WHAT IS BEING ASKED → Would you count the lines below that contain the string "Hamdiye" and reply with that number only?

[Records contained in a dataset]
━━━━━━━━━━━━━━━━━━━━

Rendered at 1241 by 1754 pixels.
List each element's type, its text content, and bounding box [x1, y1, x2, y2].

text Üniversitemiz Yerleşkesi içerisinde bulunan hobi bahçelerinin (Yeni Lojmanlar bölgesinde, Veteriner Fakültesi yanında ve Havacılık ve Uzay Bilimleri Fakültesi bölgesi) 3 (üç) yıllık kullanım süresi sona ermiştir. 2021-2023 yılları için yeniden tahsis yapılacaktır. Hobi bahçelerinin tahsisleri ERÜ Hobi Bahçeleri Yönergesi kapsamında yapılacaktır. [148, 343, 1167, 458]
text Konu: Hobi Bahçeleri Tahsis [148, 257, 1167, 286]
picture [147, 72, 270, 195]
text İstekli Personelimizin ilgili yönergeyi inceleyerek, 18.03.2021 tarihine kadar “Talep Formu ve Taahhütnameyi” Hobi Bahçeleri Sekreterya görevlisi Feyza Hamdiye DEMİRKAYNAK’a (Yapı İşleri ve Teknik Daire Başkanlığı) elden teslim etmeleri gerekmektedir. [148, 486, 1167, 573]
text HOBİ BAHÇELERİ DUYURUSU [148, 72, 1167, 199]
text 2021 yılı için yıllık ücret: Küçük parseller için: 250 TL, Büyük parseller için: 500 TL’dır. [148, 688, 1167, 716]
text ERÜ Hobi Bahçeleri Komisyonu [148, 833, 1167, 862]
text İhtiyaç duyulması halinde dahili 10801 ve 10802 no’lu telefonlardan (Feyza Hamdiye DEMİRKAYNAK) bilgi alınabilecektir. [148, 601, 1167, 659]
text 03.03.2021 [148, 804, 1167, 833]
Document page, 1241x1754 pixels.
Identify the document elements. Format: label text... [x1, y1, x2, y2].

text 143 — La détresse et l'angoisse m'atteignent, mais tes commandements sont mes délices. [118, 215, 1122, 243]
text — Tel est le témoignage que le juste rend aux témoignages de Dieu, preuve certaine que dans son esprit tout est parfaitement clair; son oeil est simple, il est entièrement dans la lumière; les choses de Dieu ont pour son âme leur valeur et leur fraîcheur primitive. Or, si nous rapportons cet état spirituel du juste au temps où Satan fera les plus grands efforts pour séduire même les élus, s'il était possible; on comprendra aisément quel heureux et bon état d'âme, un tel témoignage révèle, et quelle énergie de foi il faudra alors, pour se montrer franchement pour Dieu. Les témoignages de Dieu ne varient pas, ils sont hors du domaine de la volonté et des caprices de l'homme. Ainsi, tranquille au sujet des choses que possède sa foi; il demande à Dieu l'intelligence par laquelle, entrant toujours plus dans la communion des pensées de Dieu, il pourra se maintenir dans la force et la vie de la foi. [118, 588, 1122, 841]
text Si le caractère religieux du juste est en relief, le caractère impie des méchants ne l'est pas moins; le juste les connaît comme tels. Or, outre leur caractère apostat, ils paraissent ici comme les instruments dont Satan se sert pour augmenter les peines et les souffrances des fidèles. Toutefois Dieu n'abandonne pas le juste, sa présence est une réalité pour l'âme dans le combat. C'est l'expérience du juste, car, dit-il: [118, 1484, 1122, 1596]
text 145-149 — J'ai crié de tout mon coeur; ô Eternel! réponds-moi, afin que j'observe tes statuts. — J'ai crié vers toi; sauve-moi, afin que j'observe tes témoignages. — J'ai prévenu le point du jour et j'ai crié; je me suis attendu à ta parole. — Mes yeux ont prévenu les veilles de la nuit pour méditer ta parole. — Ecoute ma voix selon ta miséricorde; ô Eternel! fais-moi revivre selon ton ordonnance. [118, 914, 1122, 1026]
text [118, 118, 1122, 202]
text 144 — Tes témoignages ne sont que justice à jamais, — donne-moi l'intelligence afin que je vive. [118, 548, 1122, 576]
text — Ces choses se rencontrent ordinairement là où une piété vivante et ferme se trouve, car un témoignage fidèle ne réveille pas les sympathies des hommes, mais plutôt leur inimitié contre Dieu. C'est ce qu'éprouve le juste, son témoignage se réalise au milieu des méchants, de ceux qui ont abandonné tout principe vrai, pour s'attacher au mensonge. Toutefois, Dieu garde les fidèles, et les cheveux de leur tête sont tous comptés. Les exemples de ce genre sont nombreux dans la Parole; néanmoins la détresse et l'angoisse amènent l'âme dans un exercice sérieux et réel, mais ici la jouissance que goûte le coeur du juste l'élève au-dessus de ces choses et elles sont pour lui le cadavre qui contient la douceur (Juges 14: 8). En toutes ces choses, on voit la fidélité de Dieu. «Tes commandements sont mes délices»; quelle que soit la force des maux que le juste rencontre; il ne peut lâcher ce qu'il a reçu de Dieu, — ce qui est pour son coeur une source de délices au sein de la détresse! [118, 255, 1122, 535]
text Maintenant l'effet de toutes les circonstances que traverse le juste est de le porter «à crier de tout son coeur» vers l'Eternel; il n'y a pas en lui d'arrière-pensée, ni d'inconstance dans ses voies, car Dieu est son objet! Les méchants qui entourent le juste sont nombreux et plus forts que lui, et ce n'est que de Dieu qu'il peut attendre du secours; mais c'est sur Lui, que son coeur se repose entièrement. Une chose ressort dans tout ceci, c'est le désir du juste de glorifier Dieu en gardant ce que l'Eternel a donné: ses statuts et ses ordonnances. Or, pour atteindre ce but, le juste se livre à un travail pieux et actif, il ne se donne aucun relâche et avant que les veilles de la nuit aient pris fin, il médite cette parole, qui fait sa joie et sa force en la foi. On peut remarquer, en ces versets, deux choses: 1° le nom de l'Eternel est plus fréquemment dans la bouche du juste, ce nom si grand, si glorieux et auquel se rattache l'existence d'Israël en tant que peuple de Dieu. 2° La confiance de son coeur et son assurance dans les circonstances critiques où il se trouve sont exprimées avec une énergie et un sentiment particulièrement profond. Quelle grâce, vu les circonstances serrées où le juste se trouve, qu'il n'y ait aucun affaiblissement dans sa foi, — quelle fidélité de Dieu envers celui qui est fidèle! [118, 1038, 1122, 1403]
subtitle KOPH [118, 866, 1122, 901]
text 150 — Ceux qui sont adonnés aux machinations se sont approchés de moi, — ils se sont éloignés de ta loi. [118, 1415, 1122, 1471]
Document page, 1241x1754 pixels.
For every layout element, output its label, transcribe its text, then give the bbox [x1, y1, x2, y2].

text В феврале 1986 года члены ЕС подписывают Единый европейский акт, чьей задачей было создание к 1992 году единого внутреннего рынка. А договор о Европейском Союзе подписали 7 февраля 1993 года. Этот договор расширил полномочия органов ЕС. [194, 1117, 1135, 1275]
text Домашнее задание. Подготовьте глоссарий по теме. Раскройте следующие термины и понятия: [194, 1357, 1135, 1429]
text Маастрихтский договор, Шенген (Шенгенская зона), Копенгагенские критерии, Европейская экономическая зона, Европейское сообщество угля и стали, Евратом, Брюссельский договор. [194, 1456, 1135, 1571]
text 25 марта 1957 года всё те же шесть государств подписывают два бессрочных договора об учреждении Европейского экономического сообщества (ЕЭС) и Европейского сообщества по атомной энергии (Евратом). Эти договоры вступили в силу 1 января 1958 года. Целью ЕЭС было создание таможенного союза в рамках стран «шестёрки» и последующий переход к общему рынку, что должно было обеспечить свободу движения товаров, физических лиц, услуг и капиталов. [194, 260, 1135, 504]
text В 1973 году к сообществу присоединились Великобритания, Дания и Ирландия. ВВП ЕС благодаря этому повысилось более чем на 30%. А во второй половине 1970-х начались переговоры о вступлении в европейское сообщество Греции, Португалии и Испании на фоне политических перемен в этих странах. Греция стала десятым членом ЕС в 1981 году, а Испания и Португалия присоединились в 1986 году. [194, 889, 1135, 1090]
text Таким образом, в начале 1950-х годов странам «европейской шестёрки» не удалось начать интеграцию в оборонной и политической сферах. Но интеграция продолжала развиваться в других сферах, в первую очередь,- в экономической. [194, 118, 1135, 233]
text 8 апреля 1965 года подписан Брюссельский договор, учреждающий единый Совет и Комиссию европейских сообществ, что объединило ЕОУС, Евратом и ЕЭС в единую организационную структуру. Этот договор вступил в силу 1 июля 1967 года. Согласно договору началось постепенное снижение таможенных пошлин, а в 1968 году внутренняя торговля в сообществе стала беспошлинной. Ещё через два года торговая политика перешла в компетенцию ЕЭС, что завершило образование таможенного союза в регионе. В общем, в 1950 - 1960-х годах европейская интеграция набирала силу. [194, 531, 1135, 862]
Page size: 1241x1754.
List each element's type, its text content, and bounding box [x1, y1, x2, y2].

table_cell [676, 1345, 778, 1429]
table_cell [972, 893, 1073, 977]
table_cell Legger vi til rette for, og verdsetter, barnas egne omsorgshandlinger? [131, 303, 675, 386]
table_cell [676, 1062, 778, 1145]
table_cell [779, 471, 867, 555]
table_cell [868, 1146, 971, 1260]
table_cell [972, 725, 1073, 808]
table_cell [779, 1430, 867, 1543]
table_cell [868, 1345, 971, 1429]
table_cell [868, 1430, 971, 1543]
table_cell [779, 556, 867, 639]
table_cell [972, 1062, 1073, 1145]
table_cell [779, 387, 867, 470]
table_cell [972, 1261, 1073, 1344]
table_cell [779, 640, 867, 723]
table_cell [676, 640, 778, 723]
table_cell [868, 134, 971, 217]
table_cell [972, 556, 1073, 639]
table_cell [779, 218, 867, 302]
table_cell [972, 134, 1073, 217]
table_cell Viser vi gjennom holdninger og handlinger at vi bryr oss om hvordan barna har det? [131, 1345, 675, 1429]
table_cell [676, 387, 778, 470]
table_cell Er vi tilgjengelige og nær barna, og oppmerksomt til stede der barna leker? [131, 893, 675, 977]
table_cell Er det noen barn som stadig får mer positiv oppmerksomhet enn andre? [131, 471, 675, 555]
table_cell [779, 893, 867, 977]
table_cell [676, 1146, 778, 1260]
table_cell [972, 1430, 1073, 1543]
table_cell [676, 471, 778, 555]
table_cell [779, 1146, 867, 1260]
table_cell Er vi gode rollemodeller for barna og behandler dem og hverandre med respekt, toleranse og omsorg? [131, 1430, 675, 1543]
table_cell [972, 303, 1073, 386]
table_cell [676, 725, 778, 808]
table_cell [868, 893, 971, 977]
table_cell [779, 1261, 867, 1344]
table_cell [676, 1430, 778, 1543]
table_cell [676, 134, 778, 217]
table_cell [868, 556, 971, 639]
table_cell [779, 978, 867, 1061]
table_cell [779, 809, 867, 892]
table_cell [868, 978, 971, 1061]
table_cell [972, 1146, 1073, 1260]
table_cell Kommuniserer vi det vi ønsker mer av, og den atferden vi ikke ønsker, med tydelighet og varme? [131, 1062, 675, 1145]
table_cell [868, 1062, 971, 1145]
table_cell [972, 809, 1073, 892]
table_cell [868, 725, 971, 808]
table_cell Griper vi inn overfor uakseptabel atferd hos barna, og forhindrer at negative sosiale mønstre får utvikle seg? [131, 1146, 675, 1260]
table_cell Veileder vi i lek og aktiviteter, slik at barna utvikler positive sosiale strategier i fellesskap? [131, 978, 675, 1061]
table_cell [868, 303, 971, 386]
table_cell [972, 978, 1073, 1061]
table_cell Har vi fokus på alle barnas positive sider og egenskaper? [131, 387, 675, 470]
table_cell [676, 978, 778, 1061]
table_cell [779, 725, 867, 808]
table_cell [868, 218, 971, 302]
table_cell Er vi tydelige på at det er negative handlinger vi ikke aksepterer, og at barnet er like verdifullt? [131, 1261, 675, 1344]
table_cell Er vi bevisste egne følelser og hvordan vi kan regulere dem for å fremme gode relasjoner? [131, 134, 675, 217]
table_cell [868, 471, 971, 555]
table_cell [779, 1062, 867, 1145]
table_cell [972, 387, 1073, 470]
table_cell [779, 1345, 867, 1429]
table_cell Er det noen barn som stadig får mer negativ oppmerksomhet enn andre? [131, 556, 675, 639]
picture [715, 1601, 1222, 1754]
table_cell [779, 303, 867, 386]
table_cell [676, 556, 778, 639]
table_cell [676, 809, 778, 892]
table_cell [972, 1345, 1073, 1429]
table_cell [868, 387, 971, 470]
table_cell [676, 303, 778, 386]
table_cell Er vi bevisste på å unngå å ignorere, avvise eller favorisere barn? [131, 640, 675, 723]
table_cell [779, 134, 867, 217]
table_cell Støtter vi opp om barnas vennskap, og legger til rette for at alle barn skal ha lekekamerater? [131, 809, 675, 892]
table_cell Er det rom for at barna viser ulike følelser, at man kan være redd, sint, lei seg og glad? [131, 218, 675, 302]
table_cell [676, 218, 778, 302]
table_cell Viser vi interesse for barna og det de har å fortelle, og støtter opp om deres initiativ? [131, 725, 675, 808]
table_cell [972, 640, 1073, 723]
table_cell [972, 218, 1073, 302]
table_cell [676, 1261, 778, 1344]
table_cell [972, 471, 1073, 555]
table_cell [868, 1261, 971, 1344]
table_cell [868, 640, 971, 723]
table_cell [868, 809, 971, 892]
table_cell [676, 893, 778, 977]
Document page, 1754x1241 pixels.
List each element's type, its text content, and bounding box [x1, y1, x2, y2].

━━━━━━━━━━━━━━━━━━━━

SOLVED PROBLEM → 2